Gaharu factory ready to operate
THE agarwood (gaharu) processing factory in Kampung Bengkurong is ready to operate as Brunei aims to become a regional hub for the production and export of the world’s most expensive wood.
Hj Mohd Ali Hj Dollah, managing director of Gaharu Berjaya Resources, yesterday announced that the construction of his agarwood processing factory has been completed. The local firm is preparing to cut down millions of wild trees.
“The completed factory is capable of carrying out all the work of processing the agarwood trees that will be cut down soon,” he said during a tree plantin g ceremony at the Jefri Bolkiah Mosque in Kg Batong.
Gaharu Berjaya Resources currently owns 87,000 agarwood trees planted in the country by local growers, in addition to an estimated 8.6 million agarwood trees planted across the island of Borneo.
As part of its diversification efforts, the managing director said Brunei could be the biggest agarwood collection centre in Southeast Asia by fulfilling the growing market demand of importers abroad.
“The worldwide demand for agarwood over the past 30 years has exceeded its supply, which is still short by 80 per cent. Agarwood’s price continues to increase from year to year up to the point where it is now more expensive than gold,” he said.
Demand for the precious wood mostly comes from countries such as Saudi Arabia, United Arab Emirates, Taiwan, Japan, Europe and the United States.
Hj Mohd Ali explained that agarwood, which forms in Aquilaria trees native to Southeast Asia, produces fragrant resin and oils that are used not only for the manufacturing perfume, but also in medicine and other products such as health supplements, green tea, cosmetics, prayer mats and beads.

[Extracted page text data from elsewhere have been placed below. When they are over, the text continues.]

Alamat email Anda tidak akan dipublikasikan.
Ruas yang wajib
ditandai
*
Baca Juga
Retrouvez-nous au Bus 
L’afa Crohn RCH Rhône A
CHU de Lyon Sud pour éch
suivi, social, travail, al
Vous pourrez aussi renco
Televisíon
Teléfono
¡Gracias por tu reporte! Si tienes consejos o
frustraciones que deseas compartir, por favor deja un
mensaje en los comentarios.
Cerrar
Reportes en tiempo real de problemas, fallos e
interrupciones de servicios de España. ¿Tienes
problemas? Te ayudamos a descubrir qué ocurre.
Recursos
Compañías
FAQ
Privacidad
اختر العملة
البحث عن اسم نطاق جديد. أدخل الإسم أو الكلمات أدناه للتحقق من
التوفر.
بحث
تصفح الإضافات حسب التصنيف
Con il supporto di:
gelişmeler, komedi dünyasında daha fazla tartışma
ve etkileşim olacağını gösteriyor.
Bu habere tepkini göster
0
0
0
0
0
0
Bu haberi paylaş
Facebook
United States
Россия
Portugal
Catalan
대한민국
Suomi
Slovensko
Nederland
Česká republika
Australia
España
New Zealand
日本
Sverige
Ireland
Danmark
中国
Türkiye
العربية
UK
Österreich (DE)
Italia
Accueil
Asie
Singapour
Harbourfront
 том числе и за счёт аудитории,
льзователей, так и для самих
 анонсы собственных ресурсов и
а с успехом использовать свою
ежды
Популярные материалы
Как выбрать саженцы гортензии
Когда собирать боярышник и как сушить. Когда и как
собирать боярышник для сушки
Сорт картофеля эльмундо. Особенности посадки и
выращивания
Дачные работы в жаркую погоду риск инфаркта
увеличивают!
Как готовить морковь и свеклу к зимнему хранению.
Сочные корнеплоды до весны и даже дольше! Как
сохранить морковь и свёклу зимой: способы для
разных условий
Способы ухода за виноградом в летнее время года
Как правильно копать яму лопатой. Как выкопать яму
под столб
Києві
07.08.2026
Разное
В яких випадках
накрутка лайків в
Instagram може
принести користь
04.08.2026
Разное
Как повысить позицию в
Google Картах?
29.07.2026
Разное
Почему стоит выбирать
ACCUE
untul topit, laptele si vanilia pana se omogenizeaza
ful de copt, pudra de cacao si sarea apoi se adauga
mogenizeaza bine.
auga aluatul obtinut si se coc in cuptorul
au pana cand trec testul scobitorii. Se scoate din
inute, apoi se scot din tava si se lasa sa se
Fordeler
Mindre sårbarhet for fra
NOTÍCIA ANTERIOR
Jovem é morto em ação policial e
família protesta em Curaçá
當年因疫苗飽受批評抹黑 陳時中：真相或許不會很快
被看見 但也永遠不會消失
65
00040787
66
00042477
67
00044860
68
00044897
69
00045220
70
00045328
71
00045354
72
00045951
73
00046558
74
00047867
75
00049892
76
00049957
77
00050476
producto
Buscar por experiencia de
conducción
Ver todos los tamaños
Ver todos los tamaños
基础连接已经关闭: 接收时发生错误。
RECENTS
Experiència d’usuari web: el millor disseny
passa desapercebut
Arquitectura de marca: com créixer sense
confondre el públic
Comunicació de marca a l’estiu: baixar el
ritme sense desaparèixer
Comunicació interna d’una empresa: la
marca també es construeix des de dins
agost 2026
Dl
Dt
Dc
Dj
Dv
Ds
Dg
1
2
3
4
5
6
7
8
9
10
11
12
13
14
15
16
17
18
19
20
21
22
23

Researchers have found 17 species of agarwood across the region including six species that have been identified in the Sultanate.
“By implementing new technology, we can harvest agarwood within a period of just five to seven years using natural methods, whereas previously the process would usually take several decades,” said the managing director.
He also called on the public to protect agarwood from unlicensed planting and poaching, an offence punishable by a $500,000 fine, five year imprisonment or both under the Wild Flora and Fauna Order.
“We have to continuously protect these trees as, over the last 80 years, a portion of wild agarwood trees found in a forest reserve in our country has been frequently stolen by irresponsible parties.
By protecting these agarwood trees, we can maintain its existence for generations to come,” he said.
During the tree planting ceremony yesterday, Gaharu Berjaya Resources donated 15 agarwood tree saplings to the Jefri Bolkiah Mosque.
The saplings were planted around the mosque by Hj Mohd Ali together with mosque executive committee member Dato Paduka Hj Ishak Hj Abdullah, Kg Batong village head Hj Saban Lamat as well as imams Ruzaimi Hj Bunal and Hj Asmat Hj Tuah.
Hj Mohd Ali said the donation intended to raise public awareness and understanding about agarwood trees with regards to its identification, protection, maintenance and products.
“With this donation, we hope the public will realise the importance of protecting and maintaining agarwood species as well as planting more agarwood trees to ensure its existence for future generations,” he said.
He also hoped the community can generate income by planting agarwood trees whilst enhancing the country's "greenery and image".